SİZE GELEN HER TALEBİ KARŞILAYABİLİYOR MUSUNUZ? YARDIMLARI NEREDEN TEMİN EDİYORSUNUZ?
"Yardım talebi olan vatandaşlarımız telefonla ya da sosyal medya hesaplarımızdan bize ulaşabiliyor. Vatandaşlarımız günün her saatinde bize ulaşabiliyorlar. Biz bundan rahatsız değiliz, bilakis mutlu oluyoruz. Birilerinin duasının kabul olmasındaki aracı olmanın hazzını yaşıyoruz. Bizi rahatsız eden konu şu; Biz bu kadar istekli ve bu kadar özenli, bu işin hassasiyetinin fakında olan bir topluluk olmamıza rağmen bu kapıya gelen insanların çoğuna, elimizde bir şey olmadığını söylüyoruz ve geri göndermenin üzüntüsünü yaşıyoruz. Bu kadar reel veriler olan bir kurum olmamıza  rağmen ne yazık ki elimiz bomboş. Burada çalışan gönüllü arkadaşlarımızın da çoğu ihtiyaç sahibi. Ama onlar kendi ihtiyaçlarını unutup başkalarının mutlu olması için çaba sarf ediyorlar."
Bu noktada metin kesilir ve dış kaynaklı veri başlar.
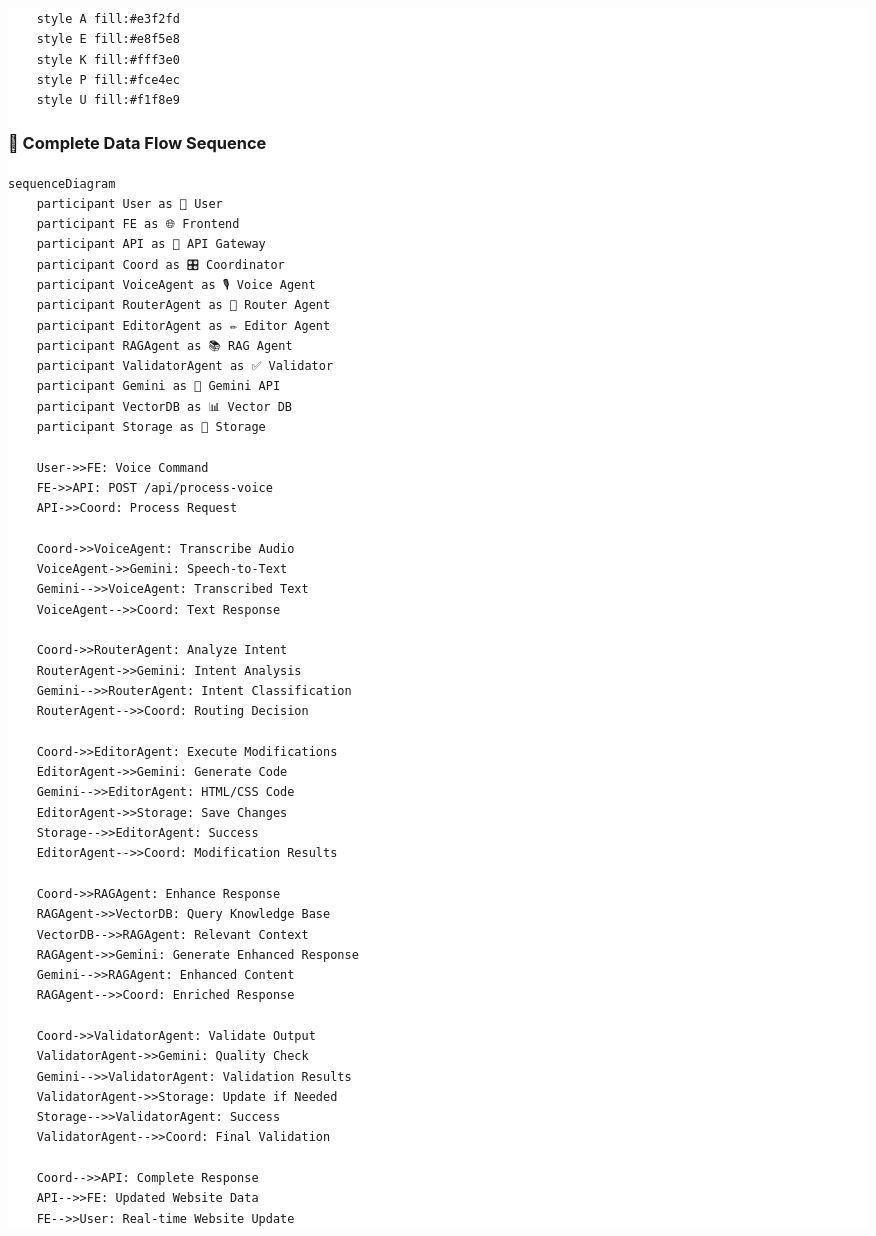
 ```mermaid
    style A fill:#e3f2fd
    style E fill:#e8f5e8
    style K fill:#fff3e0
    style P fill:#fce4ec
    style U fill:#f1f8e9
```

### 🔄 Complete Data Flow Sequence

```mermaid
sequenceDiagram
    participant User as 👤 User
    participant FE as 🌐 Frontend
    participant API as 📡 API Gateway
    participant Coord as 🎛️ Coordinator
    participant VoiceAgent as 🎙️ Voice Agent
    participant RouterAgent as 🧭 Router Agent
    participant EditorAgent as ✏️ Editor Agent
    participant RAGAgent as 📚 RAG Agent
    participant ValidatorAgent as ✅ Validator
    participant Gemini as 🤖 Gemini API
    participant VectorDB as 📊 Vector DB
    participant Storage as 💾 Storage
    
    User->>FE: Voice Command
    FE->>API: POST /api/process-voice
    API->>Coord: Process Request
    
    Coord->>VoiceAgent: Transcribe Audio
    VoiceAgent->>Gemini: Speech-to-Text
    Gemini-->>VoiceAgent: Transcribed Text
    VoiceAgent-->>Coord: Text Response
    
    Coord->>RouterAgent: Analyze Intent
    RouterAgent->>Gemini: Intent Analysis
    Gemini-->>RouterAgent: Intent Classification
    RouterAgent-->>Coord: Routing Decision
    
    Coord->>EditorAgent: Execute Modifications
    EditorAgent->>Gemini: Generate Code
    Gemini-->>EditorAgent: HTML/CSS Code
    EditorAgent->>Storage: Save Changes
    Storage-->>EditorAgent: Success
    EditorAgent-->>Coord: Modification Results
    
    Coord->>RAGAgent: Enhance Response
    RAGAgent->>VectorDB: Query Knowledge Base
    VectorDB-->>RAGAgent: Relevant Context
    RAGAgent->>Gemini: Generate Enhanced Response
    Gemini-->>RAGAgent: Enhanced Content
    RAGAgent-->>Coord: Enriched Response
    
    Coord->>ValidatorAgent: Validate Output
    ValidatorAgent->>Gemini: Quality Check
    Gemini-->>ValidatorAgent: Validation Results
    ValidatorAgent->>Storage: Update if Needed
    Storage-->>ValidatorAgent: Success
    ValidatorAgent-->>Coord: Final Validation
    
    Coord-->>API: Complete Response
    API-->>FE: Updated Website Data
    FE-->>User: Real-time Website Update
```
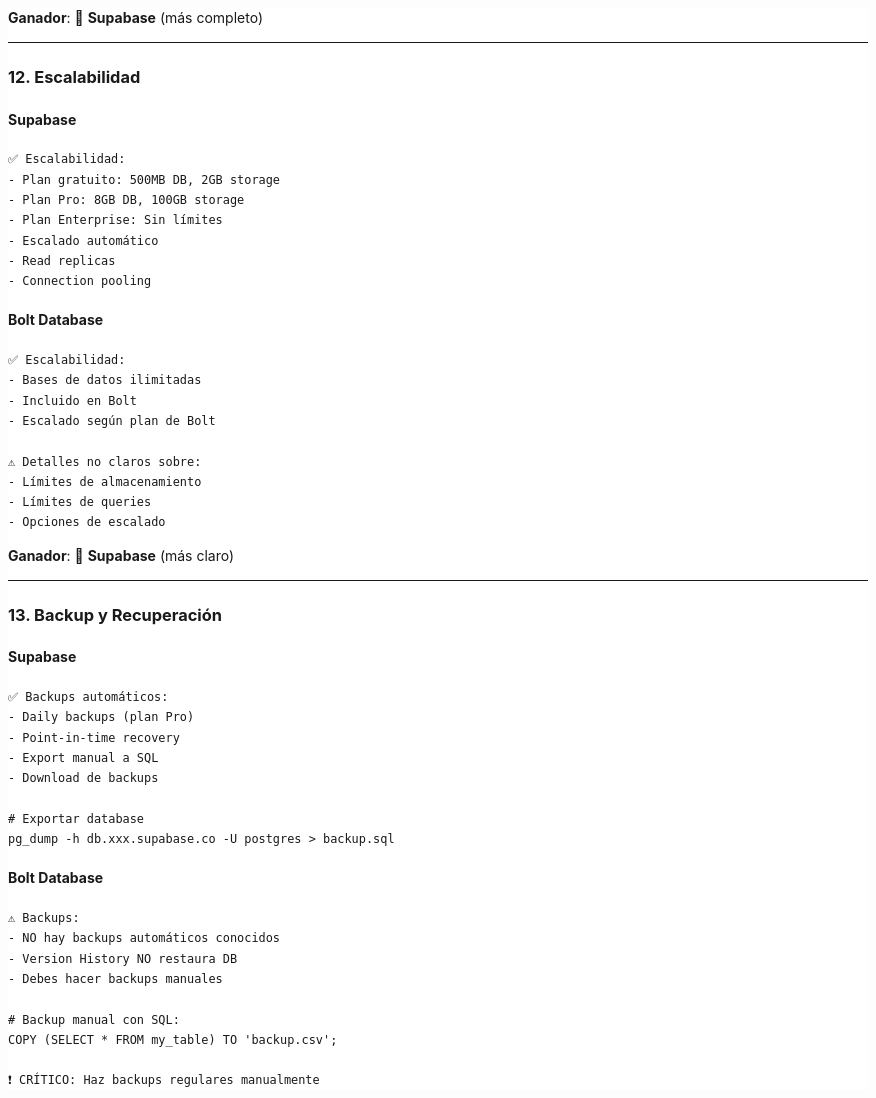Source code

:**Ganador**: 🥇 **Supabase** (más completo)

---

### 12. Escalabilidad

#### Supabase
```
✅ Escalabilidad:
- Plan gratuito: 500MB DB, 2GB storage
- Plan Pro: 8GB DB, 100GB storage
- Plan Enterprise: Sin límites
- Escalado automático
- Read replicas
- Connection pooling
```

#### Bolt Database
```
✅ Escalabilidad:
- Bases de datos ilimitadas
- Incluido en Bolt
- Escalado según plan de Bolt

⚠️ Detalles no claros sobre:
- Límites de almacenamiento
- Límites de queries
- Opciones de escalado
```

**Ganador**: 🥇 **Supabase** (más claro)

---

### 13. Backup y Recuperación

#### Supabase
```
✅ Backups automáticos:
- Daily backups (plan Pro)
- Point-in-time recovery
- Export manual a SQL
- Download de backups

# Exportar database
pg_dump -h db.xxx.supabase.co -U postgres > backup.sql
```

#### Bolt Database
```
⚠️ Backups:
- NO hay backups automáticos conocidos
- Version History NO restaura DB
- Debes hacer backups manuales

# Backup manual con SQL:
COPY (SELECT * FROM my_table) TO 'backup.csv';

❗ CRÍTICO: Haz backups regulares manualmente
```
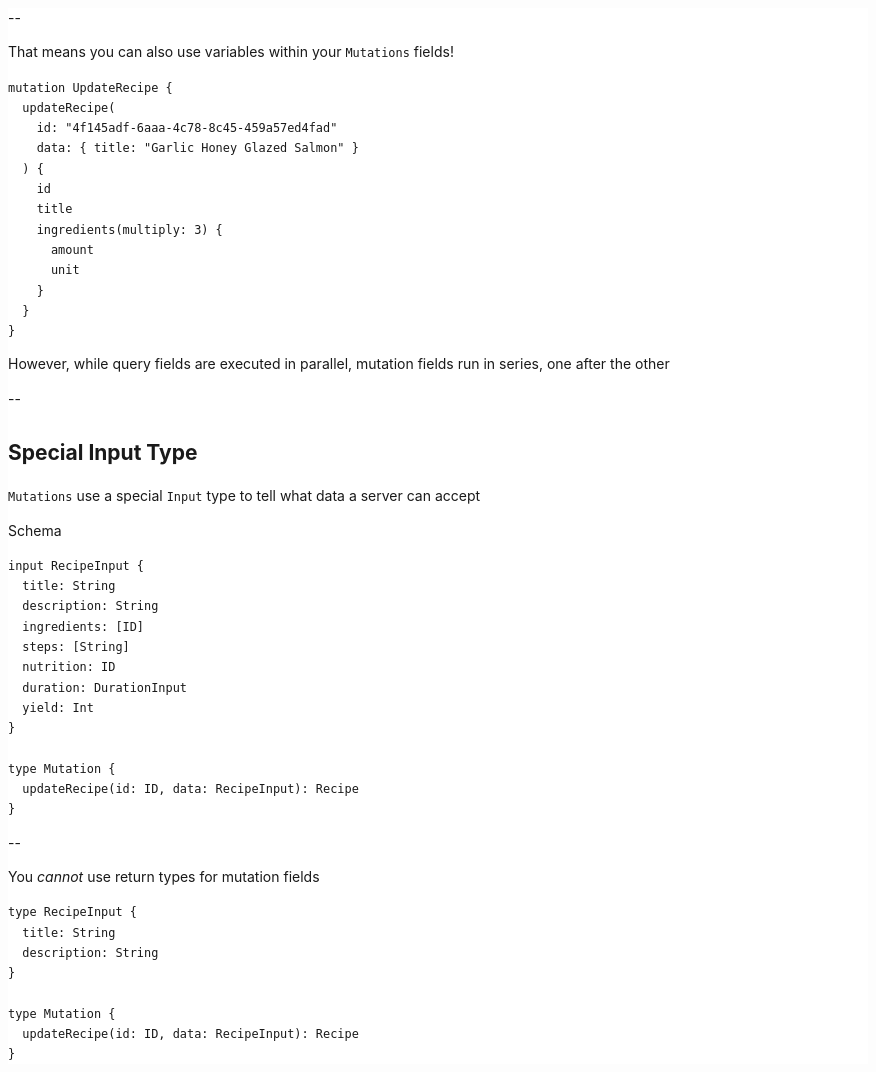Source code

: 

--

That means you can also use variables within your `Mutations` fields!

```gql
mutation UpdateRecipe {
  updateRecipe(
    id: "4f145adf-6aaa-4c78-8c45-459a57ed4fad"
    data: { title: "Garlic Honey Glazed Salmon" }
  ) {
    id
    title
    ingredients(multiply: 3) {
      amount
      unit
    }
  }
}
```

However, while query fields are executed in parallel, mutation fields run in series, one after the other

--

## Special Input Type

`Mutations` use a special `Input` type to tell what data a server can accept

<p class="flex flex-start text-2xl">Schema</p>

```gql
input RecipeInput {
  title: String
  description: String
  ingredients: [ID]
  steps: [String]
  nutrition: ID
  duration: DurationInput
  yield: Int
}

type Mutation {
  updateRecipe(id: ID, data: RecipeInput): Recipe
}
```

--

You _cannot_ use return types for mutation fields

```gql
type RecipeInput {
  title: String
  description: String
}

type Mutation {
  updateRecipe(id: ID, data: RecipeInput): Recipe
}
```
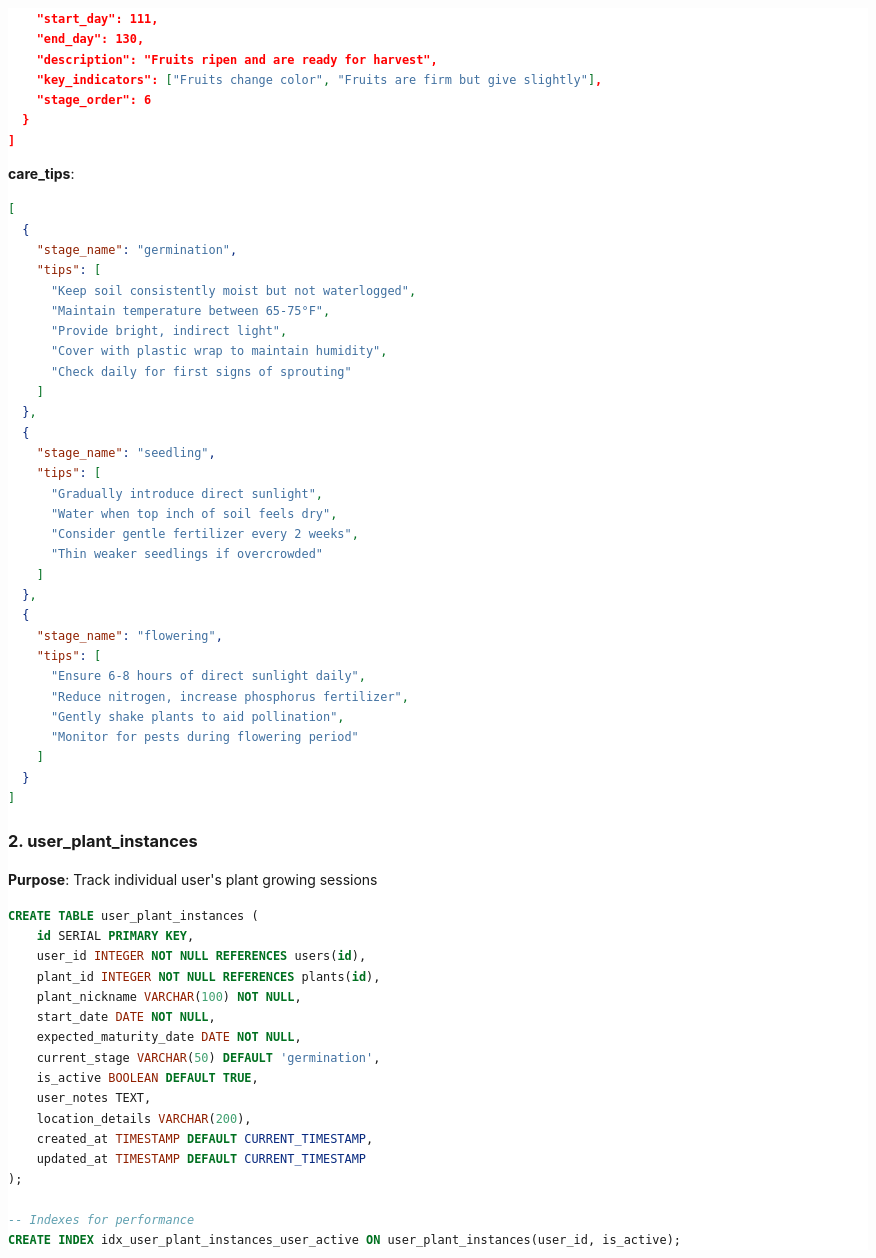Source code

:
 ```json
    "start_day": 111,
    "end_day": 130,
    "description": "Fruits ripen and are ready for harvest",
    "key_indicators": ["Fruits change color", "Fruits are firm but give slightly"],
    "stage_order": 6
  }
]
```

**care_tips**:
```json
[
  {
    "stage_name": "germination",
    "tips": [
      "Keep soil consistently moist but not waterlogged",
      "Maintain temperature between 65-75°F",
      "Provide bright, indirect light",
      "Cover with plastic wrap to maintain humidity",
      "Check daily for first signs of sprouting"
    ]
  },
  {
    "stage_name": "seedling",
    "tips": [
      "Gradually introduce direct sunlight",
      "Water when top inch of soil feels dry",
      "Consider gentle fertilizer every 2 weeks",
      "Thin weaker seedlings if overcrowded"
    ]
  },
  {
    "stage_name": "flowering",
    "tips": [
      "Ensure 6-8 hours of direct sunlight daily",
      "Reduce nitrogen, increase phosphorus fertilizer",
      "Gently shake plants to aid pollination",
      "Monitor for pests during flowering period"
    ]
  }
]
```

### 2. user_plant_instances
**Purpose**: Track individual user's plant growing sessions

```sql
CREATE TABLE user_plant_instances (
    id SERIAL PRIMARY KEY,
    user_id INTEGER NOT NULL REFERENCES users(id),
    plant_id INTEGER NOT NULL REFERENCES plants(id),
    plant_nickname VARCHAR(100) NOT NULL,
    start_date DATE NOT NULL,
    expected_maturity_date DATE NOT NULL,
    current_stage VARCHAR(50) DEFAULT 'germination',
    is_active BOOLEAN DEFAULT TRUE,
    user_notes TEXT,
    location_details VARCHAR(200),
    created_at TIMESTAMP DEFAULT CURRENT_TIMESTAMP,
    updated_at TIMESTAMP DEFAULT CURRENT_TIMESTAMP
);

-- Indexes for performance
CREATE INDEX idx_user_plant_instances_user_active ON user_plant_instances(user_id, is_active);
```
NE YAPILMALI, BİR TALEBİNİZ VAR MI?
"Devletimizden şunu bekliyoruz; Bu işi yapan insanlar gerçekten çok önemli insanlar. 24 Ocak depreminden sonra arkadaşlarımız devletin üstündeki en büyük yükü kaldırdılar. Devlet hasar tespit çalışmalarını yaparken biz de 'yardımları ihtiyaç sahiplerine ulaştıracağız' dedik. Otomatikman şehrin yükü bizim üzerimize yüklendi. Yük kalktıktan sonra, her şey normale döndükten sonra bu işin altında kalan çocuklar ne yazık ki unutuldu. Bunu söylemek istemiyordum ama söyleme geriği duydum. Biz bunu karşılıklı yapmadık ama şu olabilirdi; Bizim aramızda ailesi çalışamayan insanlar var. Bu insanlara farklı iş imkanları doğabilirdi. Bu çocuklar bu şehrin yükünü kaldırdı ama İş-Kur alımlarında buraya emek vermemiş insanlar işe alındı. Bu çocukların arkasında bir vekilin, meclis üyesinin olmaması, bu şehre aşık bir şekilde çalışmaları bunların eksiği midir? Bunu biz karşılık beklemeden yapıyoruz ama bence haklarıydı. Küçük de olsa bir iş imkanı sağlanabilirdi. Bu işler bir kereye mahsus değil. Devletin her zaman bu gönüllü insanlara ihtiyacı var. Bir kırgınlık varmı? Evet var. Ama sağolsun sayın Valimiz bu kırgınlığımızın bilincinde. Elinden geldiği bütün özeni gösteriyor. Ama siyaset öyle bir şey ki sizin haklı olmanız yada canla başla mücadele etmeniz sizin haklılığınızı göstermiyor. Bizim talebimiz şu: Biz daha fazla insana ulaşmak istiyoruz. İhtiyaç sahibi insanların listeleri elimizde. Bu konuda bize destek verecek bütün hayır sahiplerini bekliyoruz. Öte yandan devletimizden de bir isteğimiz var; Bu kadar vatanına, milletine aşık, 15 Temmuz darbesinden sonar vakıflar ve derneklerin bir çou ülkesine silah doğrultmuştu. Ülkesinin bölünmesi için organize olmuştu. Ayağında ayakkabısı olmamasına rağmen buna rağmen başkasına ayakkabı götüren bir insanı bence devletin önemli makamlarına yada küçük de olsa ekmek yiyebileceği bir kapı açılması lazım."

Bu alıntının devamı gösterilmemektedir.